香港の法律では定年の年齢が決まっていませんが、公務員や銀行では通常60歳定年制度を導入しているところが一般的です。
最近は60歳以降も引き続き今の職場で継続して働く人が多く、一年毎の契約社員制度を使う会社もあれば、週休3日・4日にして就労時間を短くしているところもあるようです。しかしながら日本との大きな違いは、契約社員になったからと言って給与の大幅カットは無い点です。
ここ香港では「職務主義」のため、「この職務に対して仕事ができるかどうか」で給与が支払われます。年齢性別婚姻状況などは全く関係がないファクターとなるため、たとえ60歳の定年年齢を超えても以前と業務内容が同じであれば給与カットをしないのが一般的です。
もちろんスタッフの同意を得られたら給与の調整もできますが、一般的に3割4割減のような大幅調整をすることはないため、雇用主側は予め状況と慣習が分かっている方がその時になって戸惑うことは無いのではと考えます。
ここ一年くらいで、コロナ禍を経て定年年齢を引き下げた企業様に勤めている50代前半の方からの転職相談もいただいています。本来は65歳定年だから入社したのに、60歳定年に変更になってしまい、今から転職しようかどうか迷っているそうです。
転職マーケットでは50代前半で転職される方もいらっしゃいますが、肝心の65歳定年にしている企業がまだそこまで多くないため、希望されるポジションが見つかるかどうかがポイントになります。
ちなみに香港政府が公務員の定年年齢を65歳にするという話は以前から出ており、現段階では2015年6月1日以降に入った事務職については65歳が定年年齢となっています。(それ以前から就労している人や警察官などは除く)
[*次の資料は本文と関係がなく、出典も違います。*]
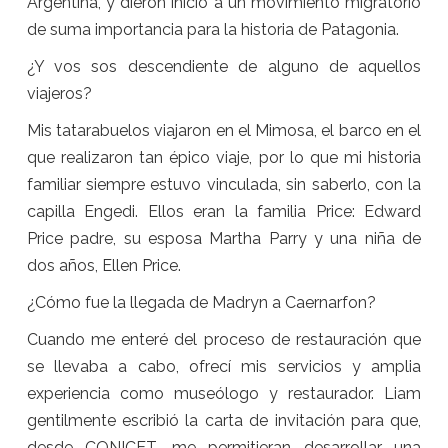
Argentina, y dieron inicio a un movimiento migratorio
de suma importancia para la historia de Patagonia.
¿Y vos sos descendiente de alguno de aquellos
viajeros?
Mis tatarabuelos viajaron en el Mimosa, el barco en el
que realizaron tan épico viaje, por lo que mi historia
familiar siempre estuvo vinculada, sin saberlo, con la
capilla Engedi. Ellos eran la familia Price: Edward
Price padre, su esposa Martha Parry y una niña de
dos años, Ellen Price.
¿Cómo fue la llegada de Madryn a Caernarfon?
Cuando me enteré del proceso de restauración que
se llevaba a cabo, ofrecí mis servicios y amplia
experiencia como museólogo y restaurador. Liam
gentilmente escribió la carta de invitación para que,
desde CONICET, me permitieran desarrollar una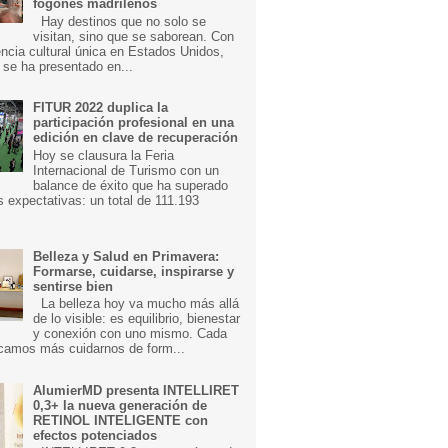
fogones madrileños
Hay destinos que no solo se
visitan, sino que se saborean. Con
ncia cultural única en Estados Unidos,
 se ha presentado en...
FITUR 2022 duplica la
participación profesional en una
edición en clave de recuperación
Hoy se clausura la Feria
Internacional de Turismo con un
balance de éxito que ha superado
s expectativas: un total de 111.193
Belleza y Salud en Primavera:
Formarse, cuidarse, inspirarse y
sentirse bien
La belleza hoy va mucho más allá
de lo visible: es equilibrio, bienestar
y conexión con uno mismo. Cada
camos más cuidarnos de form...
AlumierMD presenta INTELLIRET
0,3+ la nueva generación de
RETINOL INTELIGENTE con
efectos potenciados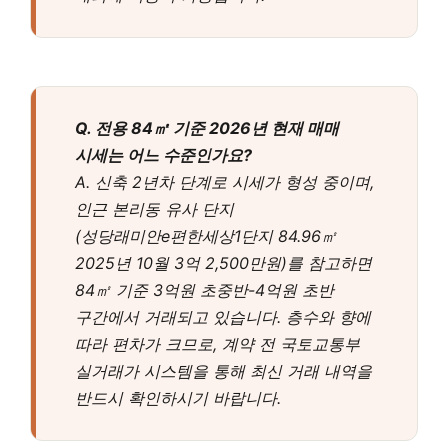
Q. 전용 84㎡ 기준 2026년 현재 매매
시세는 어느 수준인가요?
A. 신축 2년차 단계로 시세가 형성 중이며,
인근 본리동 유사 단지
(성당래미안e편한세상1단지 84.96㎡
2025년 10월 3억 2,500만원)를 참고하면
84㎡ 기준 3억원 초중반-4억원 초반
구간에서 거래되고 있습니다. 층수와 향에
따라 편차가 크므로, 계약 전 국토교통부
실거래가 시스템을 통해 최신 거래 내역을
반드시 확인하시기 바랍니다.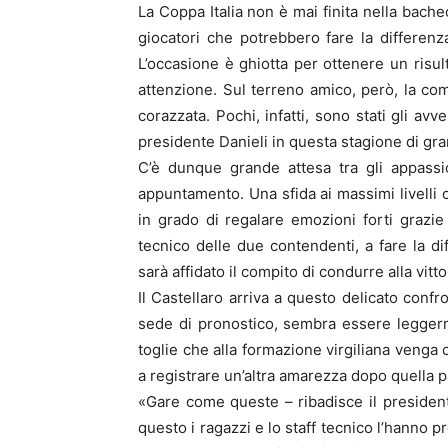
La Coppa Italia non è mai finita nella bache
giocatori che potrebbero fare la differen
L’occasione è ghiotta per ottenere un risult
attenzione. Sul terreno amico, però, la c
corazzata. Pochi, infatti, sono stati gli avv
presidente Danieli in questa stagione di gr
C’è dunque grande attesa tra gli appassi
appuntamento. Una sfida ai massimi livelli 
in grado di regalare emozioni forti grazie a
tecnico delle due contendenti, a fare la di
sarà affidato il compito di condurre alla vitt
Il Castellaro arriva a questo delicato confr
sede di pronostico, sembra essere legger
toglie che alla formazione virgiliana venga 
a registrare un’altra amarezza dopo quella pat
«Gare come queste – ribadisce il presiden
questo i ragazzi e lo staff tecnico l’hanno 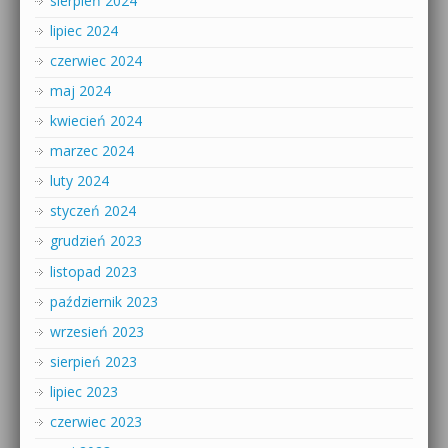
sierpień 2024
lipiec 2024
czerwiec 2024
maj 2024
kwiecień 2024
marzec 2024
luty 2024
styczeń 2024
grudzień 2023
listopad 2023
październik 2023
wrzesień 2023
sierpień 2023
lipiec 2023
czerwiec 2023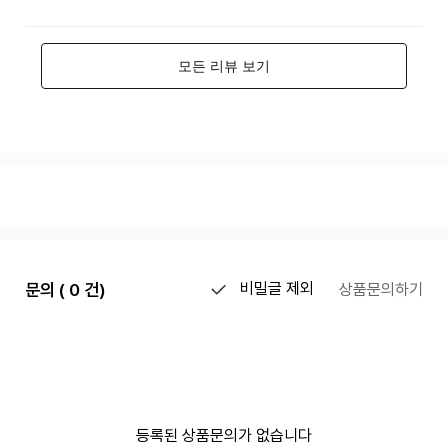
문의 ( 0 건)
비밀글 제외
상품문의하기
등록된 상품문의가 없습니다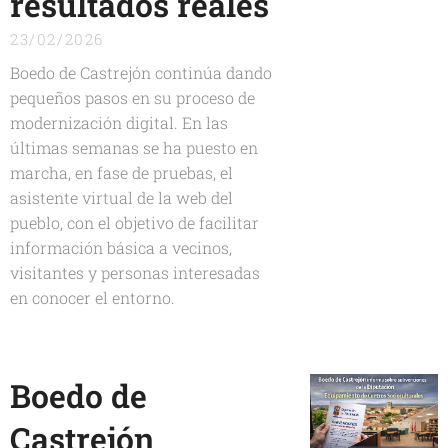
resultados reales
23/02/2026
Boedo de Castrejón continúa dando
pequeños pasos en su proceso de
modernización digital. En las
últimas semanas se ha puesto en
marcha, en fase de pruebas, el
asistente virtual de la web del
pueblo, con el objetivo de facilitar
información básica a vecinos,
visitantes y personas interesadas
en conocer el entorno.
Boedo de
Castrejón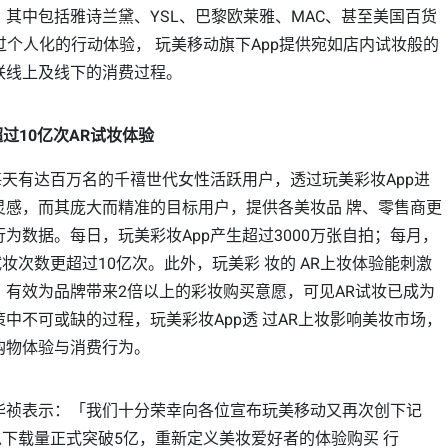
其中包括雅诗兰黛、YSL、巴黎欧莱雅、MAC、甚至美国百货
。透过个人化的行动体验， 玩美移动旗下App提供宛如店内试妆般的
联线上及线下的消费过程。
超过10亿次AR试妆体验
每天有达百万名的千禧世代女性活跃用户，透过玩美彩妆App进
灵感，而其庞大而精准的目标用户，提供各美妆品 牌、零售商更
为数据。每日，玩美彩妆App产生超过3000万张自拍；每月，
试妆次数更超过10亿次。此外，玩美彩 妆的 AR上妆体验能刺激
，有效为品牌带来2倍以上的彩妆购买意愿，可见AR试妆已成为
中不可或缺的过程，玩美彩妆App透 过AR上妆影响美妆市场，
购物体验与消费行为。
华祯表示：「我们十分荣幸向各位宣布玩美移动又再次创下记
总下载量正式突破5亿，重新定义美妆爱好者的体验购买 行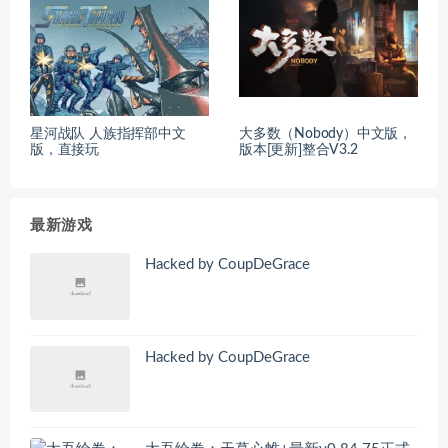
星河战队 人族指挥部中文
大多数（Nobody）中文版，
版，直接玩
版本[更新]整合V3.2
最新游戏
Hacked by CoupDeGrace
Hacked by CoupDeGrace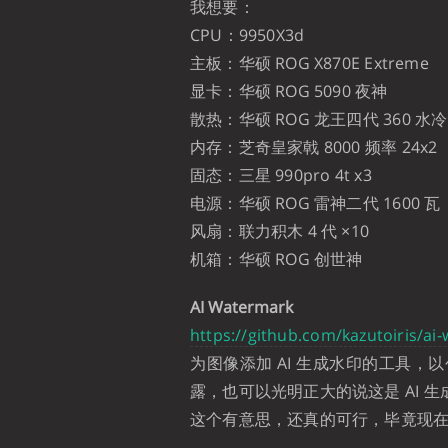
我想要：
CPU：9950X3d
主板：华硕 ROG X870E Extreme
显卡：华硕 ROG 5090 夜神
散热：华硕 ROG 龙王四代 360 水冷
内存：芝奇皇家戟 8000 频率 24x2
固态：三星 990pro 4t x3
电源：华硕 ROG 雷神二代 1600 瓦
风扇：联力积木 4 代 ×10
机箱：华硕 ROG 创世神
AI Watermark
https://github.com/kazutoiris/ai
为图像添加 AI 生成水印的工具
露，也可以光明正大的说这是 AI 生成
这个有意思，还真的可行，毕竟现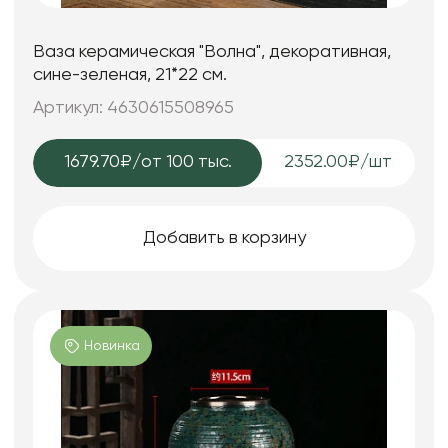
Ваза керамическая "Волна", декоративная,
сине-зеленая, 21*22 см.
Артикул: 4630615508965
1679.70₽
/от 100 тыс.
2352.00₽/шт
Добавить в корзину
Новинка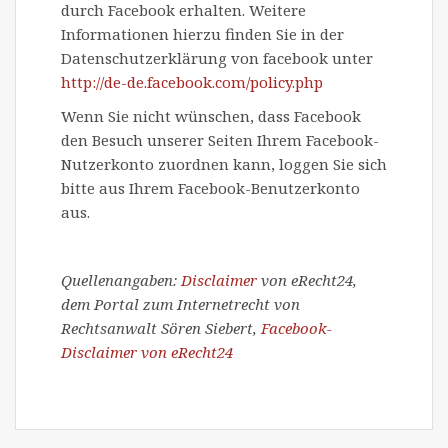
durch Facebook erhalten. Weitere
Informationen hierzu finden Sie in der
Datenschutzerklärung von facebook unter
http://de-de.facebook.com/policy.php
Wenn Sie nicht wünschen, dass Facebook
den Besuch unserer Seiten Ihrem Facebook-
Nutzerkonto zuordnen kann, loggen Sie sich
bitte aus Ihrem Facebook-Benutzerkonto
aus.
Quellenangaben:
Disclaimer
von eRecht24,
dem Portal zum Internetrecht von
Rechtsanwalt Sören Siebert,
Facebook-
Disclaimer von eRecht24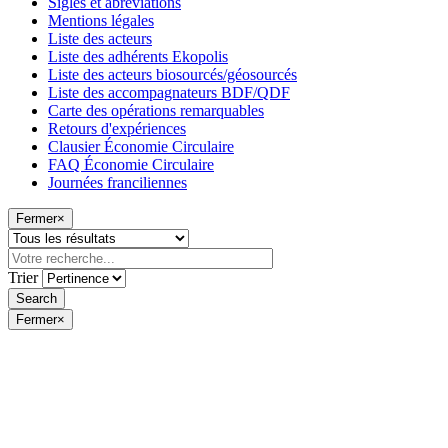
Sigles et abréviations
Mentions légales
Liste des acteurs
Liste des adhérents Ekopolis
Liste des acteurs biosourcés/géosourcés
Liste des accompagnateurs BDF/QDF
Carte des opérations remarquables
Retours d'expériences
Clausier Économie Circulaire
FAQ Économie Circulaire
Journées franciliennes
Fermer
×
Trier
Fermer
×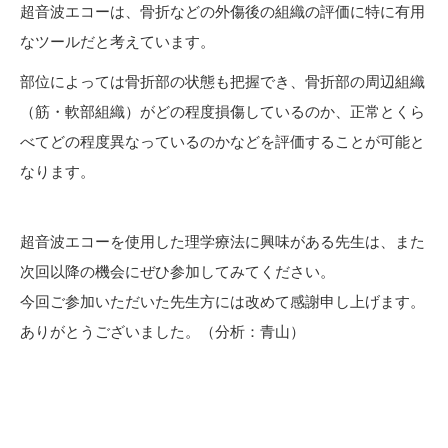
超音波エコーは、骨折などの外傷後の組織の評価に特に有用
なツールだと考えています。
部位によっては骨折部の状態も把握でき、骨折部の周辺組織
（筋・軟部組織）がどの程度損傷しているのか、正常とくら
べてどの程度異なっているのかなどを評価することが可能と
なります。
超音波エコーを使用した理学療法に興味がある先生は、また
次回以降の機会にぜひ参加してみてください。
今回ご参加いただいた先生方には改めて感謝申し上げます。
ありがとうございました。（分析：青山）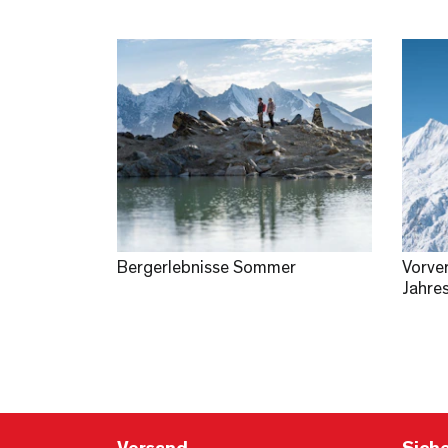
Bergerlebnisse Sommer
Vorve
Jahre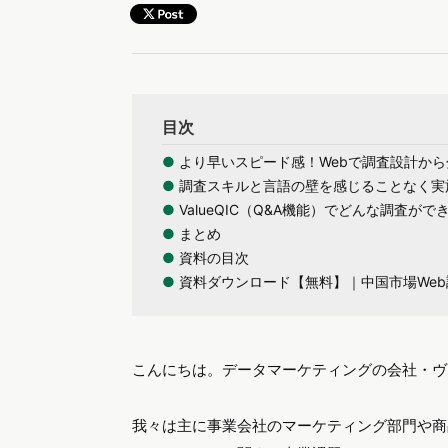
目次
●
より早いスピード感！Webで調査設計から分
●
調査スキルと言語の壁を感じることなく実
●
ValueQIC（Q&A機能）でどんな調査がで
●
まとめ
●
資料の目次
●
資料ダウンロード【無料】｜中国市場Web調査
こんにちは。データマーケティングの会社・ヴ
我々は主に事業会社のマーケティング部門や商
最近は香港事務所の管理を日本から遠隔でされている企業様も増えており、スタッフさんの定年の話題がつきません。現在の寿命を考えると65歳どころか70歳でも働ける人は多々いそうな勢いだということと、更に香港の移民者増加と2000年以降の出生率が極端に下がっていることを考えれば、定年年齢を見直すのもありではないかと考えます。